_PROBLEM TO WORK ON_:
Convert the records below into a numbered list, skipping blank lines and omitting the pictures from the output.

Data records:
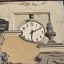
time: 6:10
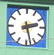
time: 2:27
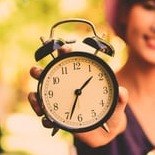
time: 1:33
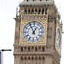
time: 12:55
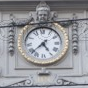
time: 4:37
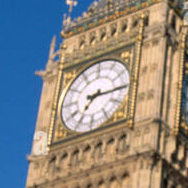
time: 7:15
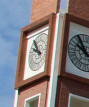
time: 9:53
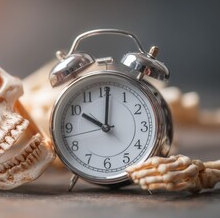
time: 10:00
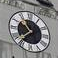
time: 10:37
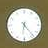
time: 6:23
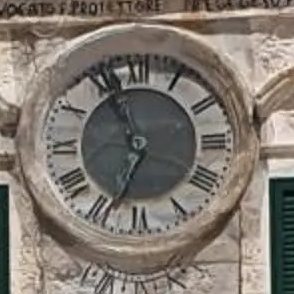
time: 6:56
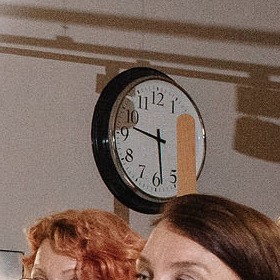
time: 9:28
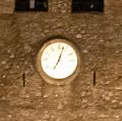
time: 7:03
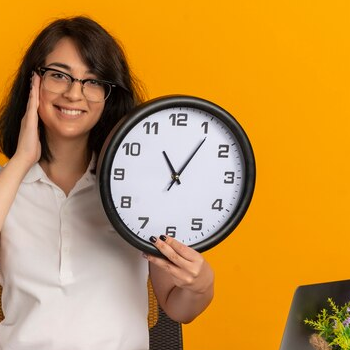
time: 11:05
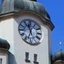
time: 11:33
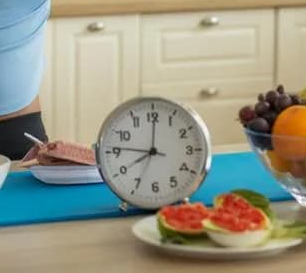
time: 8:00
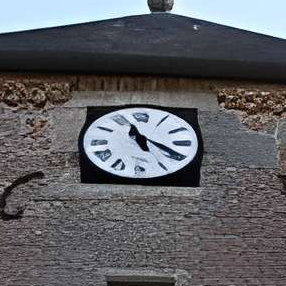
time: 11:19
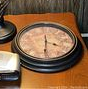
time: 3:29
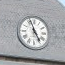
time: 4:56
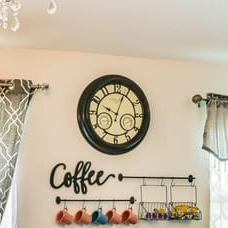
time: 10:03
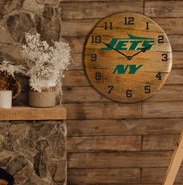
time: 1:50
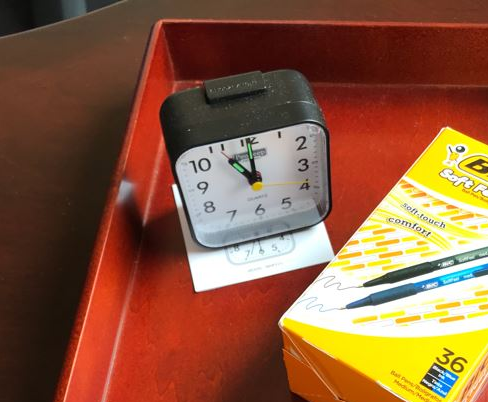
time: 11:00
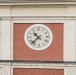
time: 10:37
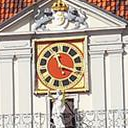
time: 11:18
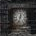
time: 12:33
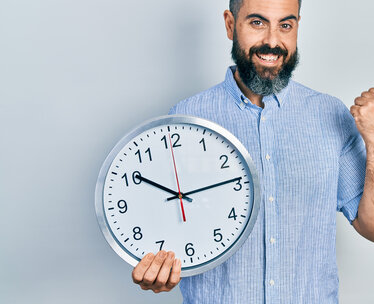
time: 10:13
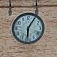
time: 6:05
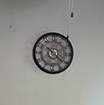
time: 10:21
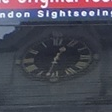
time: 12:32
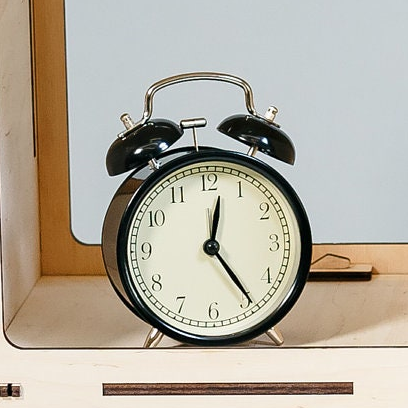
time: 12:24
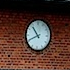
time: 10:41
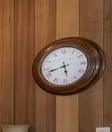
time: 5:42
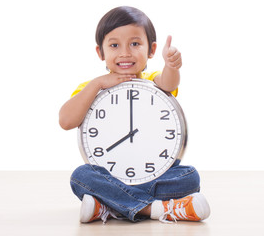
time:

_RESULT FOR THIS EXERCISE_:
1. time: 6:10
2. time: 2:27
3. time: 1:33
4. time: 12:55
5. time: 4:37
6. time: 7:15
7. time: 9:53
8. time: 10:00
9. time: 10:37
10. time: 6:23
11. time: 6:56
12. time: 9:28
13. time: 7:03
14. time: 11:05
15. time: 11:33
16. time: 8:00
17. time: 11:19
18. time: 3:29
19. time: 4:56
20. time: 10:03
21. time: 1:50
22. time: 11:00
23. time: 10:37
24. time: 11:18
25. time: 12:33
26. time: 10:13
27. time: 6:05
28. time: 10:21
29. time: 12:32
30. time: 12:24
31. time: 10:41
32. time: 5:42
33. time:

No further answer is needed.